Date: Wednesday, November 25, 2009
Author: Saijel Kishan, Bloomberg.com

Hedge funds provided as much as 40 percent of the money raised this year by U.S. and European banks as they sought to offset losses and meet government capital requirements, according to Morgan Stanley.

Financial firms have raised about $200 billion from common stock and rights offerings so far this year, data compiled by Bloomberg show. Financial companies around the world have taken more than $1.7 trillion in writedowns and credit losses since the crisis began in mid-2007.

Government steps to increase regulation of the hedge-fund industry in the wake of recent fraud and trading scandals may be measured, Huw van Steenis, a London-based analyst, said in a report yesterday.

“We believe some policy makers realize the supportive role providers of risk capital can play,” he said in the report.

JPMorgan Chase & Co. and Goldman Sachs Group Inc. led 10 of the largest U.S. banks that repaid $68 billion to the U.S. Treasury in June, aided by funds raised in share sales. Paulson & Co., the hedge-fund firm run by billionaire John Paulson, bought a stake this year in Bank of America Corp. and told investors this month that he expects the stock to almost double in the next two years as writedowns ease.

Raising Capital

The government’s stress tests, which examined 19 of the largest U.S. financial companies, showed in May that 10 needed to raise capital to survive a longer, more-severe recession. Lenders announced plans over the next month to raise at least $100 billion to fill capital gaps and clear the way for repaying the Treasury’s bailout fund.

Bank of America, based in Charlotte, North Carolina, raised $13.5 billion in May by issuing common shares. New York-based Morgan Stanley issued $4.6 billion of shares in May, and raised an additional $2.4 billion in June.

Hedge-fund assets may rise to $1.75 trillion by the end of 2010, van Steenis said. The industry now manages $1.53 trillion, according to data from Hedge Fund Research in Chicago.

Sovereign wealth funds, foundations and pension funds have overtaken endowments and firms that invest on behalf of individuals as the biggest providers of capital to hedge funds, Morgan Stanley said.

“We nevertheless see risks, given the potential reputation damage to the industry, due to Madoff, Galleon and so on,” Steenis said in the report.

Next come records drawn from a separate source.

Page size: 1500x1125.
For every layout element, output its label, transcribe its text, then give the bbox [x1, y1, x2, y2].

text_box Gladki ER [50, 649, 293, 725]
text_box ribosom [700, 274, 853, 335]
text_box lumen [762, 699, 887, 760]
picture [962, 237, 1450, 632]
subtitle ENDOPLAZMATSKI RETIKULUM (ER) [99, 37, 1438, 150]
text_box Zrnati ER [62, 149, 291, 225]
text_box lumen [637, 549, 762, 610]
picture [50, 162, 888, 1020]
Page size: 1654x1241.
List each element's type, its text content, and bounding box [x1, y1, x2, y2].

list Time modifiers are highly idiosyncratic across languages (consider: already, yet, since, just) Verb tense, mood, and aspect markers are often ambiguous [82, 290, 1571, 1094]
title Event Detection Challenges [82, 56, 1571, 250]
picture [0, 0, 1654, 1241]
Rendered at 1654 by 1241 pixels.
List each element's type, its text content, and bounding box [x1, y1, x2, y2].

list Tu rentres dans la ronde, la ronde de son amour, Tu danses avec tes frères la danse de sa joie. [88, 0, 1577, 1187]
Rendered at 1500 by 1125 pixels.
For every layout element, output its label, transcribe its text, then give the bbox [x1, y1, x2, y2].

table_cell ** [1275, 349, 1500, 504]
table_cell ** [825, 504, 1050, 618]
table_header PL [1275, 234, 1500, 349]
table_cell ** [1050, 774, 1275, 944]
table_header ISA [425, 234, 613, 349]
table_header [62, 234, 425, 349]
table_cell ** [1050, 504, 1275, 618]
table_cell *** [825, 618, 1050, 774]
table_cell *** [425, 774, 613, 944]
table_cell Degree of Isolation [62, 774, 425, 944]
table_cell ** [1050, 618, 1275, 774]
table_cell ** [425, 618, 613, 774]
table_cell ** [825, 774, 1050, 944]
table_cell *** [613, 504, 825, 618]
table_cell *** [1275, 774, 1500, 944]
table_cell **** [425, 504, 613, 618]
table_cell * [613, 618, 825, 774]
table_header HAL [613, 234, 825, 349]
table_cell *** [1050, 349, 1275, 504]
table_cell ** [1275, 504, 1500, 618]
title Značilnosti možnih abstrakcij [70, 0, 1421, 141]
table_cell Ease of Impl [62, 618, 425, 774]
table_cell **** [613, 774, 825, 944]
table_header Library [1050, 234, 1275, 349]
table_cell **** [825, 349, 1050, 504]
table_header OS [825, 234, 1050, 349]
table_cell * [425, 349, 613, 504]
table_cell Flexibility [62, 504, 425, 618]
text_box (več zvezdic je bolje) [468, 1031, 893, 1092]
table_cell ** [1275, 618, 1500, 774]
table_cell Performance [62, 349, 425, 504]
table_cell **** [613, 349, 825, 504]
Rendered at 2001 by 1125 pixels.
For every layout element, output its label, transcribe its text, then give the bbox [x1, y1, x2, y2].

Raj Rajaratnam, founder of Galleon Group LLC, was arrested last month in what prosecutors are calling the largest hedge- fund insider-trading ring ever charged. Money manager Bernard Madoff was sentenced in June to 150 years in prison after pleading guilty to running a $65 billion Ponzi scheme.

Prime Brokerages

Revenue from prime brokerages, which provide hedge funds and other clients with services such as stock lending and clearing trades, may rise 15 percent to 20 percent next year, according Morgan Stanley.

As much as 32 percent of the equity revenue generated by Credit Suisse Group AG, Deutsche Bank AG and Barclays Plc during the first half of this year came from their prime-brokerage businesses, Morgan Stanley said.

Hedge-fund strategies based on supply-and-demand research rather than arbitrage bets based on price differences will “matter more” over the next 12 months, Morgan Stanley said.

Funds that will receive more money from investors include macro funds, or those that seek to profit from broad economic trends by trading everything from bonds to commodities; equity funds; and commodity-trading advisers, which use computers to decide when to trade securities, according to the bank.

Morgan Stanley said it was seeing “growing interest” in distressed and emerging-market hedge funds as well as those that trade convertible securities and invest in companies going through events such as mergers and spinoffs.

Hedge funds are mostly private pools of capital whose managers take a share in the profits from speculation on whether the price of assets will rise or fall.